Sunday, February 10, 2008

This Weekend's News

Strong showing for Obama yesterday in Washington, Nebraska, and Louisiana. His folks are hoping to edge out a win in Maine (a typically strong state for Hillary) to make the weekend a sweep.

Polls from Virginia and Maryland show Obama with 15 and 20 point leads, suggesting something miraculous (perhaps more tears) will have to emerge from the Clinton campaign to stem the tide going into "Chesapeake" or "Potomac" Tuesday on the 12th. Pundits have tended to assume Obama will clean up in the District of Columbia.
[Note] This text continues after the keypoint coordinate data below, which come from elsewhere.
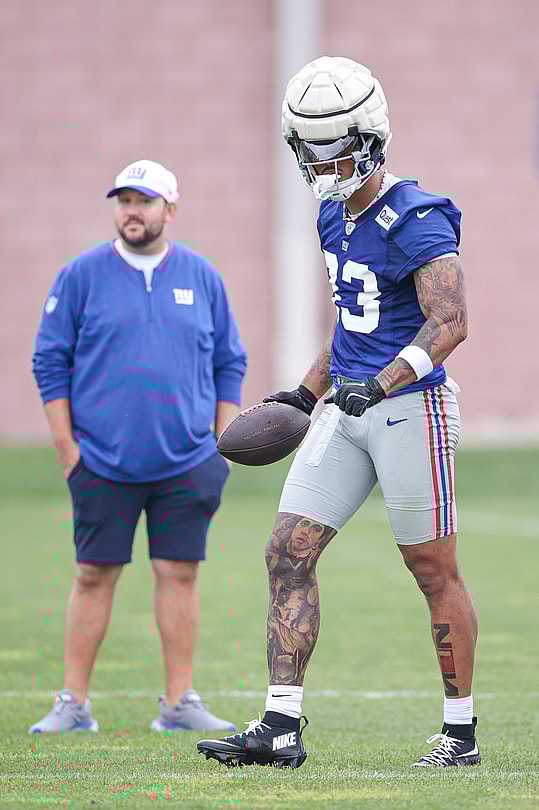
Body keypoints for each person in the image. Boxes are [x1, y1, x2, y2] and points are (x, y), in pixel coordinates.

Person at [197, 56, 479, 768]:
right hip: (347, 408)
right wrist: (304, 390)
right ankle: (280, 726)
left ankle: (459, 733)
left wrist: (378, 384)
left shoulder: (414, 216)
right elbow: (351, 323)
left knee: (430, 570)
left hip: (410, 407)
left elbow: (448, 322)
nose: (325, 166)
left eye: (338, 149)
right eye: (312, 150)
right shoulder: (331, 216)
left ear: (373, 138)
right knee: (285, 551)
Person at [31, 159, 247, 733]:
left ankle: (178, 704)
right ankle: (73, 704)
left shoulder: (202, 276)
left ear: (169, 211)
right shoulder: (81, 275)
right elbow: (50, 358)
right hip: (101, 461)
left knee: (180, 573)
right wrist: (65, 447)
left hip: (186, 462)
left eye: (144, 201)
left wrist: (220, 447)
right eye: (124, 200)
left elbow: (230, 360)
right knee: (92, 575)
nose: (132, 210)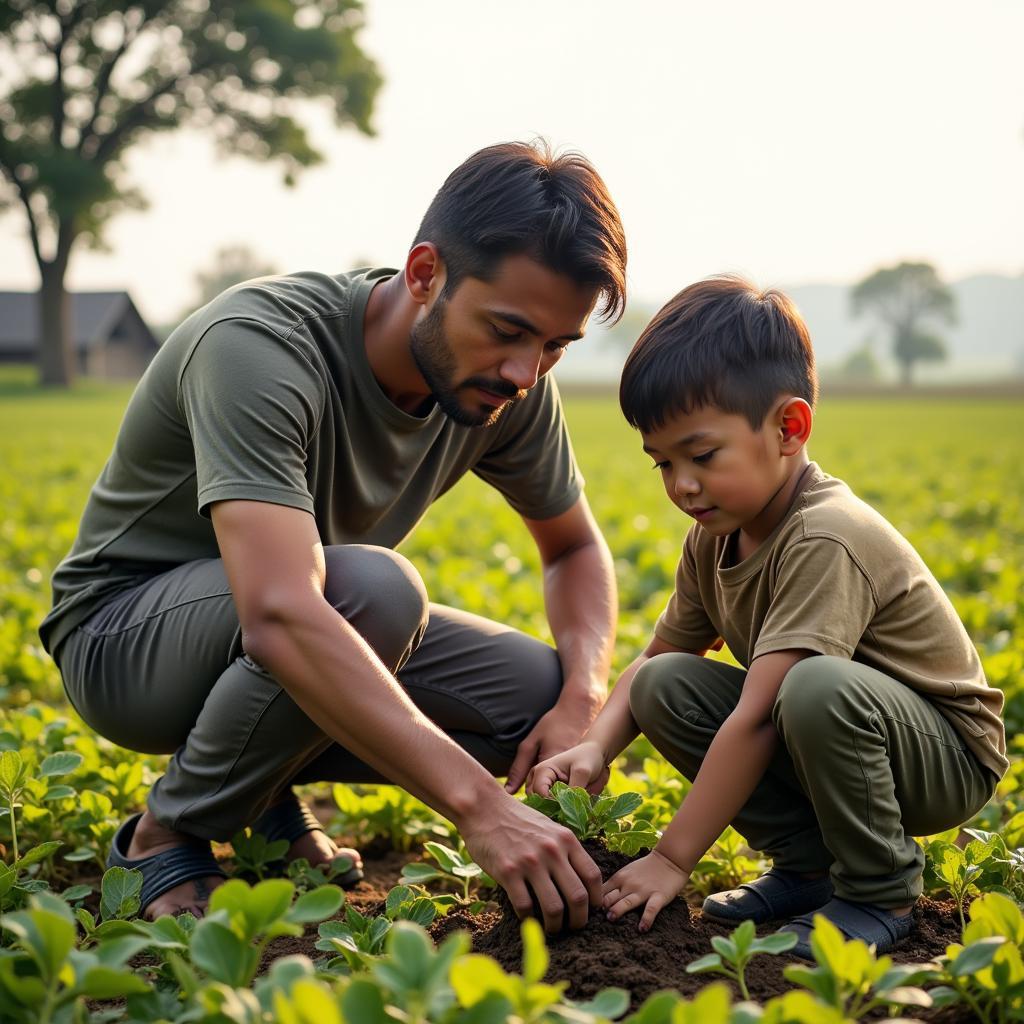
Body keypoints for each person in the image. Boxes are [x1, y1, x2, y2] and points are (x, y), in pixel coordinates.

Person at [40, 140, 628, 929]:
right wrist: (482, 809)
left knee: (530, 699)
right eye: (507, 330)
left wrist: (582, 697)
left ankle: (262, 796)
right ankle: (164, 835)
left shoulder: (511, 391)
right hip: (124, 641)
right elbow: (281, 610)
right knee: (371, 592)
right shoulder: (262, 346)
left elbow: (576, 549)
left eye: (556, 346)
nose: (525, 372)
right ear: (424, 275)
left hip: (290, 622)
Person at [527, 275, 1006, 955]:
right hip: (838, 731)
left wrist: (671, 858)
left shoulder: (825, 536)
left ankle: (879, 890)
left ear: (789, 427)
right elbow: (660, 659)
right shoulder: (714, 536)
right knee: (663, 684)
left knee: (808, 686)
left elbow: (757, 716)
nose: (681, 485)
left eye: (702, 455)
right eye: (662, 463)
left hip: (943, 756)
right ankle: (807, 867)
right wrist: (597, 745)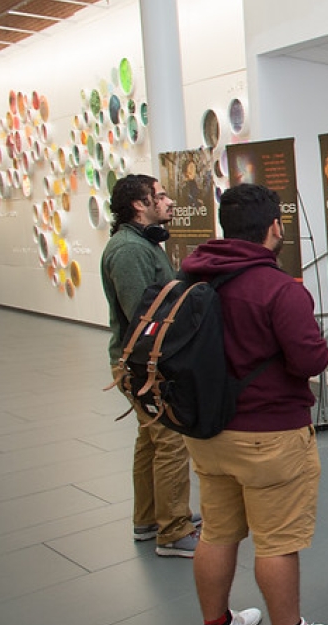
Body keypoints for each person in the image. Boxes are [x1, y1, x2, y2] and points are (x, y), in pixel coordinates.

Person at [178, 184, 328, 625]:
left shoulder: (192, 279)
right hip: (270, 437)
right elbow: (310, 360)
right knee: (277, 541)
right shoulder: (278, 289)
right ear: (274, 226)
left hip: (207, 431)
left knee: (216, 531)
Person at [102, 174, 201, 556]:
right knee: (171, 439)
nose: (169, 201)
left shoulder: (141, 243)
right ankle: (174, 531)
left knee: (150, 440)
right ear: (140, 205)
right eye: (160, 196)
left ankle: (148, 519)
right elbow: (145, 320)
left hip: (144, 365)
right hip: (145, 367)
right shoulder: (129, 252)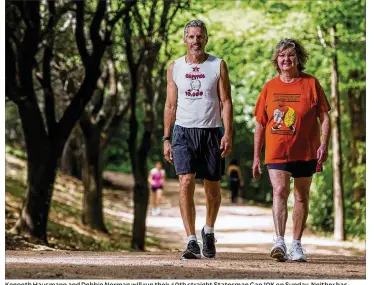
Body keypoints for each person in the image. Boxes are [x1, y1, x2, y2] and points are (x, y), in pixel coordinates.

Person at [252, 38, 331, 262]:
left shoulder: (311, 84)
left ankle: (296, 244)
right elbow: (260, 123)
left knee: (301, 196)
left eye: (290, 55)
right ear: (276, 61)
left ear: (298, 58)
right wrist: (256, 156)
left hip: (306, 151)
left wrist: (324, 144)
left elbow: (324, 117)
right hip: (276, 152)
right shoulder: (269, 87)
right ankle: (279, 241)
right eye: (282, 56)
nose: (286, 59)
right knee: (279, 191)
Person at [163, 19, 233, 260]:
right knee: (186, 181)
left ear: (206, 39)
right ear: (185, 40)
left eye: (199, 36)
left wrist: (228, 132)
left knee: (212, 187)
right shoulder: (175, 67)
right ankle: (191, 240)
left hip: (212, 131)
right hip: (183, 131)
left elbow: (225, 101)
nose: (195, 41)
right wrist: (166, 137)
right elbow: (170, 104)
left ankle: (209, 231)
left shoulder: (218, 65)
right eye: (191, 37)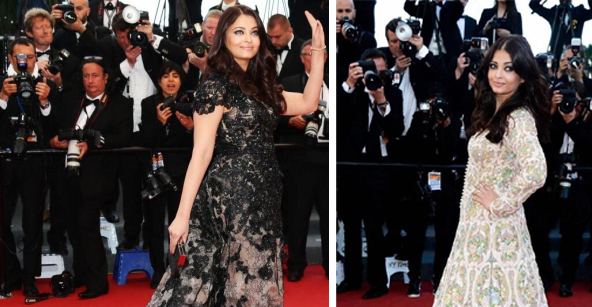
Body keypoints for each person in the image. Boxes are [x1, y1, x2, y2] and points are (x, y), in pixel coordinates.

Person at [146, 6, 325, 306]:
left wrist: (318, 50)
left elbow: (308, 102)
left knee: (253, 282)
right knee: (234, 282)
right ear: (224, 39)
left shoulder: (263, 88)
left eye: (254, 32)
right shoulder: (215, 89)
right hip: (228, 199)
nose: (249, 40)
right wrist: (181, 215)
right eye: (239, 32)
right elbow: (201, 153)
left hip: (265, 196)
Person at [433, 35, 550, 306]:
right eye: (494, 66)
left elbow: (536, 171)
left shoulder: (518, 118)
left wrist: (500, 203)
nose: (498, 74)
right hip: (474, 227)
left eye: (509, 68)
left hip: (497, 229)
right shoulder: (493, 112)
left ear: (523, 75)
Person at [49, 57, 132, 299]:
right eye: (86, 76)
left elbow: (124, 137)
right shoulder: (71, 100)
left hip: (98, 176)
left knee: (87, 227)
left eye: (95, 76)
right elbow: (56, 128)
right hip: (68, 173)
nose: (90, 81)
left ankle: (98, 282)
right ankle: (82, 275)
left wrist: (94, 144)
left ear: (106, 77)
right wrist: (54, 141)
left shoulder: (120, 104)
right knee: (74, 228)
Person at [0, 37, 55, 297]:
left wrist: (45, 104)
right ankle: (9, 275)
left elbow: (53, 129)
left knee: (33, 223)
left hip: (34, 162)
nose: (25, 62)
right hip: (4, 163)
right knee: (2, 221)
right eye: (20, 57)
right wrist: (1, 98)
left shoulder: (44, 84)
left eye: (30, 57)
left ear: (36, 58)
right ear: (11, 58)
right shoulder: (2, 84)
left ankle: (30, 278)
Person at [278, 39, 329, 282]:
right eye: (309, 53)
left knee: (330, 217)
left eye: (319, 53)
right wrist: (290, 121)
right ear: (301, 58)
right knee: (297, 216)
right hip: (299, 160)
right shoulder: (288, 84)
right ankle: (296, 264)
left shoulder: (336, 83)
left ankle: (330, 266)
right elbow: (271, 118)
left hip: (328, 160)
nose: (315, 57)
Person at [141, 61, 193, 289]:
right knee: (153, 222)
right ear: (159, 80)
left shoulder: (190, 103)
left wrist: (192, 127)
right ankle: (158, 269)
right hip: (155, 171)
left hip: (182, 172)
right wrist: (159, 124)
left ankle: (177, 266)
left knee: (179, 220)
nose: (171, 80)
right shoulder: (148, 103)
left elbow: (202, 143)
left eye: (175, 76)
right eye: (166, 76)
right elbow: (146, 140)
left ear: (181, 80)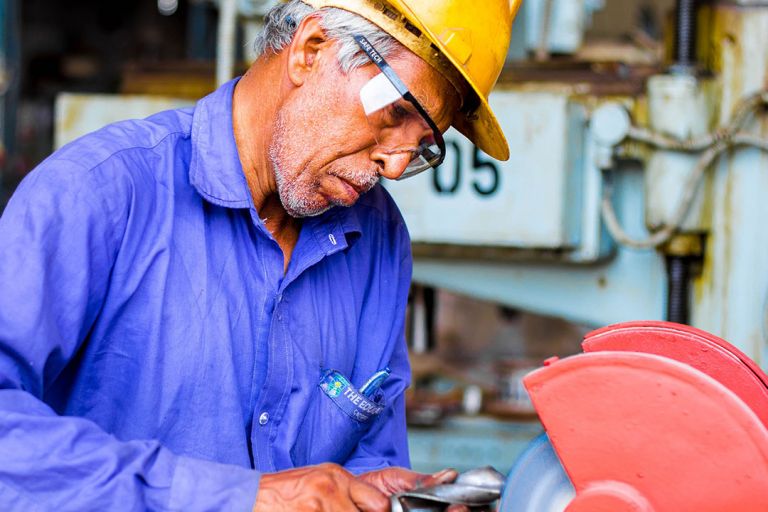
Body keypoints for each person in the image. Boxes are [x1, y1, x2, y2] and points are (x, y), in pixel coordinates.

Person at [0, 0, 519, 510]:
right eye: (396, 113)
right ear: (311, 50)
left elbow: (364, 458)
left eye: (424, 144)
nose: (393, 161)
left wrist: (387, 498)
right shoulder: (98, 193)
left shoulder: (377, 238)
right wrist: (237, 498)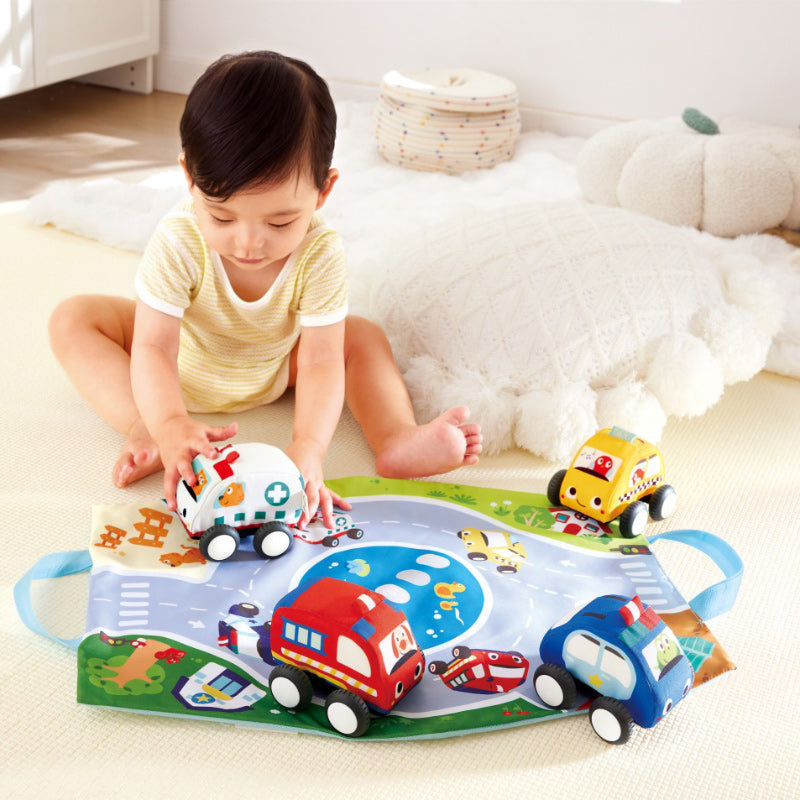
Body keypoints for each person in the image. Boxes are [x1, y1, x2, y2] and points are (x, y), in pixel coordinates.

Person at [49, 51, 482, 527]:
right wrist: (167, 422)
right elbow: (154, 346)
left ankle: (395, 435)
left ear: (323, 191)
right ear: (189, 180)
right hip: (179, 363)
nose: (248, 243)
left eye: (280, 222)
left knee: (361, 335)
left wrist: (308, 447)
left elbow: (319, 360)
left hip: (274, 365)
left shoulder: (321, 253)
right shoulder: (178, 240)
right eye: (222, 217)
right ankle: (144, 425)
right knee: (73, 318)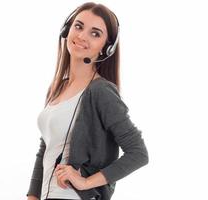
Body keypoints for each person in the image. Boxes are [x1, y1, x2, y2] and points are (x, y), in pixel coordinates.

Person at [26, 2, 149, 200]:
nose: (82, 36)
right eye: (79, 26)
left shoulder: (100, 91)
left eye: (95, 33)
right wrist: (32, 196)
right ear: (67, 30)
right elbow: (46, 148)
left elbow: (138, 153)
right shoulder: (57, 88)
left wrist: (85, 182)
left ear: (106, 48)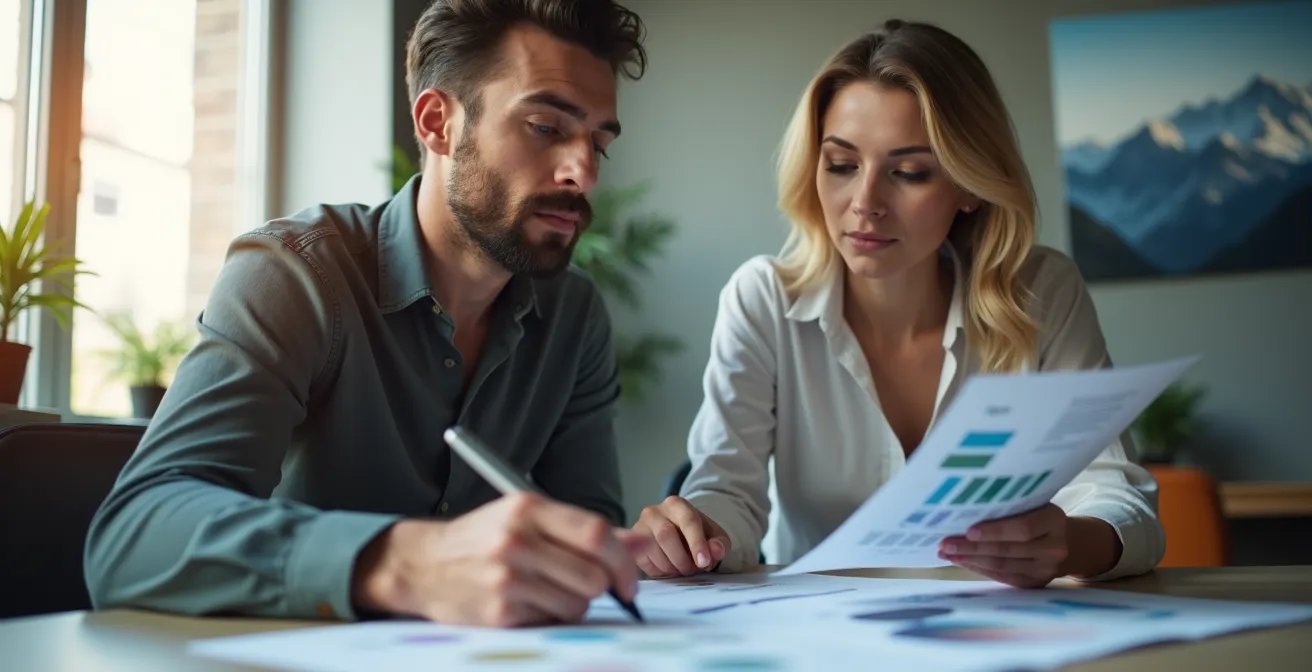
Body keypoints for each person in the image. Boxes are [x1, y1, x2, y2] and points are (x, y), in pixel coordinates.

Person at [85, 0, 653, 628]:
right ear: (438, 123)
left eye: (599, 141)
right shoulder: (296, 275)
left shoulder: (575, 319)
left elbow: (585, 537)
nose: (585, 172)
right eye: (546, 127)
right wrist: (407, 563)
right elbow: (131, 537)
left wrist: (635, 551)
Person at [630, 19, 1165, 588]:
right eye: (840, 165)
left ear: (969, 186)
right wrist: (690, 534)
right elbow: (727, 492)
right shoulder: (762, 299)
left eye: (908, 172)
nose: (865, 203)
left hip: (998, 636)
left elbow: (1121, 502)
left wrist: (1071, 544)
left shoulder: (1040, 291)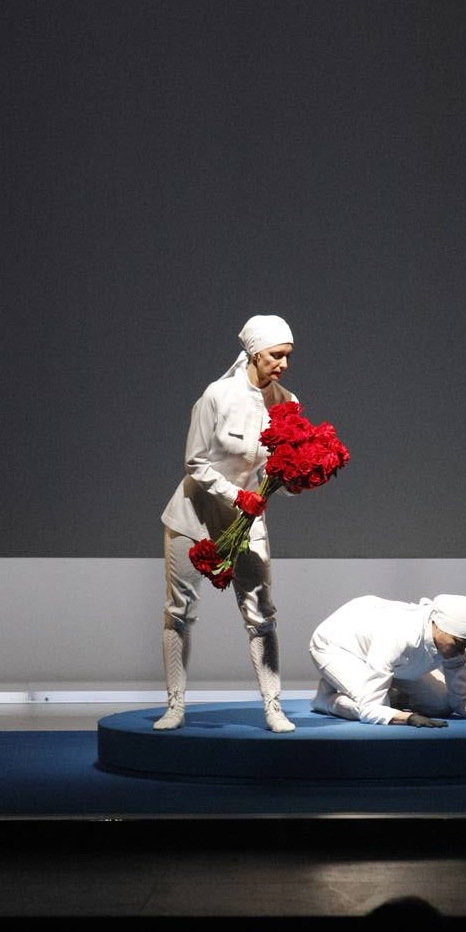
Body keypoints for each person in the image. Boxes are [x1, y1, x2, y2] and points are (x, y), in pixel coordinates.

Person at [154, 314, 298, 733]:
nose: (283, 364)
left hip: (247, 521)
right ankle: (175, 704)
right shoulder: (217, 395)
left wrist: (294, 480)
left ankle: (273, 706)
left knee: (261, 614)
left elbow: (277, 472)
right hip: (193, 515)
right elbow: (195, 462)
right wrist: (239, 495)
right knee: (178, 611)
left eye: (288, 356)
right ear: (255, 352)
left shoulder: (286, 402)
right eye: (276, 355)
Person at [309, 594, 466, 726]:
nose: (461, 650)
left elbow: (459, 700)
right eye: (457, 642)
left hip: (388, 660)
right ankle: (326, 700)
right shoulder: (398, 637)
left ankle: (374, 686)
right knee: (367, 708)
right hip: (336, 646)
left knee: (440, 705)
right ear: (438, 626)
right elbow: (371, 709)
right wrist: (407, 718)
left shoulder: (455, 646)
Assuming all of this happens, Ben Smith at Politico and others have begun speculating Obama might generate a substantial lead in delegates and momentum and be able to end this thing in early March. I am less convinced that a tidal wave like that will break out, but if it does, it might mean the Democratic Party can start organizing and coalescing by May or even April. What we do not want is to have McCain slowly building up his organization (and helplessly trying to hate abortion more or be less sane to appease his base) as Democrats fight this out through the summer.

Hillary has surprised everyone by raising $10 million from over 100,000 donors over the last week. This is impressive (though probably not as high as what Obama has brought in). It is perhaps in defiance of the conventional wisdom that she has amassed (seemingly overnight) a small-donor base. I would argue that this probably stemmed from the news she was broke and lending her campaign millions of her own dollars. Her grassroots folks (what few she has) probably assumed (and until now would have been correct) she had enough high-dollar donors to keep her machine going. Obama's small-dollar base will kick in more decisively over the next month or so, when her high-dollar donors will be useless and her campaign struggles to maintain a consistent donation plan from its small-donor supporters.

Maine's results come in this evening (voting ends by 6pm). Check The Page (Mark Halperin's great blog over at Time.com) for results.